Opinion: This senator’s idea could make you sick. Yes, literally.

Sen. Thom Tillis (R-N.C.) is seen asking questions of attorney general nominee Loretta Lynch on Capitol Hill in Washington.
(Jacquelyn Martin / Associated Press)
Share

On the distant chance that you will ever wind up eating in the dining room of the United States Senate -- be forewarned.

Thom Tillis, the newly minted Republican senator from North Carolina, has said with more passion than accuracy that ours is “one of the most regulated nations in the history of the planet” -- but no, that’s not the story here.

Tillis thinks that a good start to unshackling Americans from this regulatory prison is to allow food-service workers to stop washing their hands after bathroom breaks. (Here he is on C-SPAN, talking about when the idea first came to him as a state legislator, several years ago. He was sitting in a Starbucks at the time.)

Advertisement

The senator may think food-service businesses would be delighted with a handwash-optional policy, but what about the customers who eat the food that these maybe-I-did-and-maybe-I-didn’t chefs and servers and busboys handle?

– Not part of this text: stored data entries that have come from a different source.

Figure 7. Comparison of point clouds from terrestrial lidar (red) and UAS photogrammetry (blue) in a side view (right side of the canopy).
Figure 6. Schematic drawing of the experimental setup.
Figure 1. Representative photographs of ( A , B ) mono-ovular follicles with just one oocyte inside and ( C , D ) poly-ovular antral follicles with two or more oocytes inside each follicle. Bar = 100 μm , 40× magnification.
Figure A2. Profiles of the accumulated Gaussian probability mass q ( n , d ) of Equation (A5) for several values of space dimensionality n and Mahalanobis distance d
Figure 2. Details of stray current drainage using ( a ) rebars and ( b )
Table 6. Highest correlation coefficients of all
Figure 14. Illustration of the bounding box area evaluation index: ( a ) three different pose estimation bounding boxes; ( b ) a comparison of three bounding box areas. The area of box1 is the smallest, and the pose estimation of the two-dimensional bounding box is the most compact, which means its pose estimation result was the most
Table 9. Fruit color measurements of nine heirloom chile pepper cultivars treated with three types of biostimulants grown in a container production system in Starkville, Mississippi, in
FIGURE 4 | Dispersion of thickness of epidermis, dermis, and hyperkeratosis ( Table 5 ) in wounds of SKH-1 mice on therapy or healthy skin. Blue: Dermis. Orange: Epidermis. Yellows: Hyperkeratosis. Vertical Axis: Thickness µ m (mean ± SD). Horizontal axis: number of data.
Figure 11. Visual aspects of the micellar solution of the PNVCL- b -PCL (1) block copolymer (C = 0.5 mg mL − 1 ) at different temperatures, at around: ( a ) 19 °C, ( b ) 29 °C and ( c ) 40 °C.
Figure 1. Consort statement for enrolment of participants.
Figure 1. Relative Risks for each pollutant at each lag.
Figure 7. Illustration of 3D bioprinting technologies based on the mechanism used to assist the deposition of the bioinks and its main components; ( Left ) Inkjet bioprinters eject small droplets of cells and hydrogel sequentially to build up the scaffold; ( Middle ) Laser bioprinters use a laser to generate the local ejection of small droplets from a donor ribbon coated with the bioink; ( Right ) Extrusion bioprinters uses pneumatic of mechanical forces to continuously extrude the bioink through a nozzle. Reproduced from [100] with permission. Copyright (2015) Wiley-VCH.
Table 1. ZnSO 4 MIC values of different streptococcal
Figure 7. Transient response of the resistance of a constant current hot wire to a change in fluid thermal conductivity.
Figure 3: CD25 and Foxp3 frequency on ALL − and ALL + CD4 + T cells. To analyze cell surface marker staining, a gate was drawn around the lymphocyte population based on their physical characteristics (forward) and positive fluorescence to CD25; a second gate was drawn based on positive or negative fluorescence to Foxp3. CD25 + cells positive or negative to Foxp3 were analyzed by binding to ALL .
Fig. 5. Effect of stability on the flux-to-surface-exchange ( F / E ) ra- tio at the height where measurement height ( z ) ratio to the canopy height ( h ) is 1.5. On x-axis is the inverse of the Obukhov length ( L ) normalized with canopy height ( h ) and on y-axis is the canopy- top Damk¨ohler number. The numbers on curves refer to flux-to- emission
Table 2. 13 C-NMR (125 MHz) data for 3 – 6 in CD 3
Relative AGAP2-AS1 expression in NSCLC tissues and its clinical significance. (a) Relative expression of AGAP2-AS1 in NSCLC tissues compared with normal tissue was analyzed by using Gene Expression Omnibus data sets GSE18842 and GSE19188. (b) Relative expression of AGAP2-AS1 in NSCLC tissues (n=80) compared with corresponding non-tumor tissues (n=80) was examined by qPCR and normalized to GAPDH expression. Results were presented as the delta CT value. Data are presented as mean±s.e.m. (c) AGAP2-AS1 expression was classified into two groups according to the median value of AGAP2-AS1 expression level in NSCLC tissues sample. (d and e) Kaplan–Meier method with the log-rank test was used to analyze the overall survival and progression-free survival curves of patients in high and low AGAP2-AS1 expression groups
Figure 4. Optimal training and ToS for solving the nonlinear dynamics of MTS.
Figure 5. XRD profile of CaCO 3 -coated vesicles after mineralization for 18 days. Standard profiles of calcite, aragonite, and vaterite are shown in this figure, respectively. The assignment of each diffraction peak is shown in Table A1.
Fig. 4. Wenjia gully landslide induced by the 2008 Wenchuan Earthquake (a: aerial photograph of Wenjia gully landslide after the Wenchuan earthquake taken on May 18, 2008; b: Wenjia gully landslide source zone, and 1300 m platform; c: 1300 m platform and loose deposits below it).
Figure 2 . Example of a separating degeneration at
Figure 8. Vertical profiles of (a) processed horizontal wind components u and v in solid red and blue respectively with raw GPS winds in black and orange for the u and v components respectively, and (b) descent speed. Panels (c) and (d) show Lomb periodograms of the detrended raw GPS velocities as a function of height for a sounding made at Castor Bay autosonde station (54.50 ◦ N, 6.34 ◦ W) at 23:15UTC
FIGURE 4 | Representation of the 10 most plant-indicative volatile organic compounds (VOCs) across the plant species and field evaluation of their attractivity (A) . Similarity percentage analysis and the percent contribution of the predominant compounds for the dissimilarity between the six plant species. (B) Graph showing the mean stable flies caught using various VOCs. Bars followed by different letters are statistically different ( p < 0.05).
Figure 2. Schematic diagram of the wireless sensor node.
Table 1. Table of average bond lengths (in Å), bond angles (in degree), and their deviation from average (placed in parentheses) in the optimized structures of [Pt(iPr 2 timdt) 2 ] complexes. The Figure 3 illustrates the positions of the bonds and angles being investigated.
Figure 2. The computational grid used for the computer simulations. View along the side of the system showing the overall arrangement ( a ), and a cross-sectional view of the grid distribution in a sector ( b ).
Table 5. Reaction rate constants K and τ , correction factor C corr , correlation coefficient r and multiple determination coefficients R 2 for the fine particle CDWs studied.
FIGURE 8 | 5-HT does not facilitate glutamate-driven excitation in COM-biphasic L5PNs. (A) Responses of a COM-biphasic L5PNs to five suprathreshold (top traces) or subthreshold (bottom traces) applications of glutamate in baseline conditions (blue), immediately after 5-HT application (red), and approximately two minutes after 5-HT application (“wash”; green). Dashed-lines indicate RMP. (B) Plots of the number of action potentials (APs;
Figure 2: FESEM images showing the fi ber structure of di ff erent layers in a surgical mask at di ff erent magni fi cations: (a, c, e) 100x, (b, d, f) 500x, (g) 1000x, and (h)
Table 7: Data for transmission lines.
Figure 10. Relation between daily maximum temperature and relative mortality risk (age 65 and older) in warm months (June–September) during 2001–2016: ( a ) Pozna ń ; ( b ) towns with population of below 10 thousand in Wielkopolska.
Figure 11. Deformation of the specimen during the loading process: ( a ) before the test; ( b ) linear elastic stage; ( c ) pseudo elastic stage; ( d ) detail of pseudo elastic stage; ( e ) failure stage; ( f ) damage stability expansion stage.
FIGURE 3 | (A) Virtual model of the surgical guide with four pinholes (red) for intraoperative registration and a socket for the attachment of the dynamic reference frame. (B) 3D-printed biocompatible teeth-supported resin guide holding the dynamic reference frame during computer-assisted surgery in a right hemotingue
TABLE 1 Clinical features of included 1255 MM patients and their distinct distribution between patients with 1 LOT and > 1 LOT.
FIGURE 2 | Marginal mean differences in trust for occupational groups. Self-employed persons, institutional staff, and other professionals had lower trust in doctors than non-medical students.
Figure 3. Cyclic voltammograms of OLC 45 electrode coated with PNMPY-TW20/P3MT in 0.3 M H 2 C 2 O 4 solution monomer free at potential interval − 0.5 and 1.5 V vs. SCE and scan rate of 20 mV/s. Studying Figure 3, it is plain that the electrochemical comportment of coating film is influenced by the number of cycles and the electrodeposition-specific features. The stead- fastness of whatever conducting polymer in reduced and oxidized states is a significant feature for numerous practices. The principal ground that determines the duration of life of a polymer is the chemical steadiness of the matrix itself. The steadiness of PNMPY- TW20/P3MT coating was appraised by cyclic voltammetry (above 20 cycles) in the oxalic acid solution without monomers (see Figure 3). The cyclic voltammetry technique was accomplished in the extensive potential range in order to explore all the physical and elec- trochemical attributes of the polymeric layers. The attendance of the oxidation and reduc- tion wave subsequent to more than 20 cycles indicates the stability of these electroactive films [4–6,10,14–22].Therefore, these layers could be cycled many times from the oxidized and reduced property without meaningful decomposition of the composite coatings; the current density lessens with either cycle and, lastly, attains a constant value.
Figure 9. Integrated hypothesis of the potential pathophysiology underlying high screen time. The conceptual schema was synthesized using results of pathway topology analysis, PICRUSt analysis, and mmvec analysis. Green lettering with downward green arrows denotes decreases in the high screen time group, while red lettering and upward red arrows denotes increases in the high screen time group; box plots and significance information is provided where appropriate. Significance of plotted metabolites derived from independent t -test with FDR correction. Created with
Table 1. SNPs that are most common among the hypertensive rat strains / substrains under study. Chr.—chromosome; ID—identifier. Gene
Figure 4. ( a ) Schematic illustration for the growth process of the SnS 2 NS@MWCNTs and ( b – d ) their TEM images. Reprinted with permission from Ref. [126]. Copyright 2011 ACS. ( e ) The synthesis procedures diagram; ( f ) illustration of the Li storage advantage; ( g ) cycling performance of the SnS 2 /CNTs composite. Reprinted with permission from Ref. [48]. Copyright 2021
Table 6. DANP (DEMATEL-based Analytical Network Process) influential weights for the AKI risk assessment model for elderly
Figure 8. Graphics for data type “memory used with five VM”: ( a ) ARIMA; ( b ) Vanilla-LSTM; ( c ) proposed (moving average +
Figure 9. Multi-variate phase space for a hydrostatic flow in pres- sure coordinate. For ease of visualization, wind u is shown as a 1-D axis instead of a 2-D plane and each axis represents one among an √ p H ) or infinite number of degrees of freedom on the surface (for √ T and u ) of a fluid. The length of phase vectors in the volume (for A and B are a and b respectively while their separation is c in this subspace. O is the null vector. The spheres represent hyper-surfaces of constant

His airy solution: market forces. “I don’t have any problem with Starbucks if they choose to opt out of this policy as long as they post a sign that says ‘We don’t require our employees to wash their hands after leaving the restroom.’ ”

In the 150 or so years since Dr. Ignaz Semmelweis proved that doctors and nurses cleaning their hands saves patients’ lives, it’s been the cheapest and easiest life-saving public health measure ever.

Still, over the last several years, the CDC found that 12% of food workers said they had to go to work even when they were vomiting or had diarrhea. Six in 10 restaurant managers said at least one worker had shown up for work in spite of being sick, and 7 in 10 said they’d done the same thing.

At least those workers were required to wash their hands.

If the senator would like to get rid of absurd rules, he could start in his home state of North Carolina. In 2012, after scientists warned that climate change could flood parts of the coast and put development at risk, the state legislature passed a law to deal with that: The law banned the use of long-term forecasts.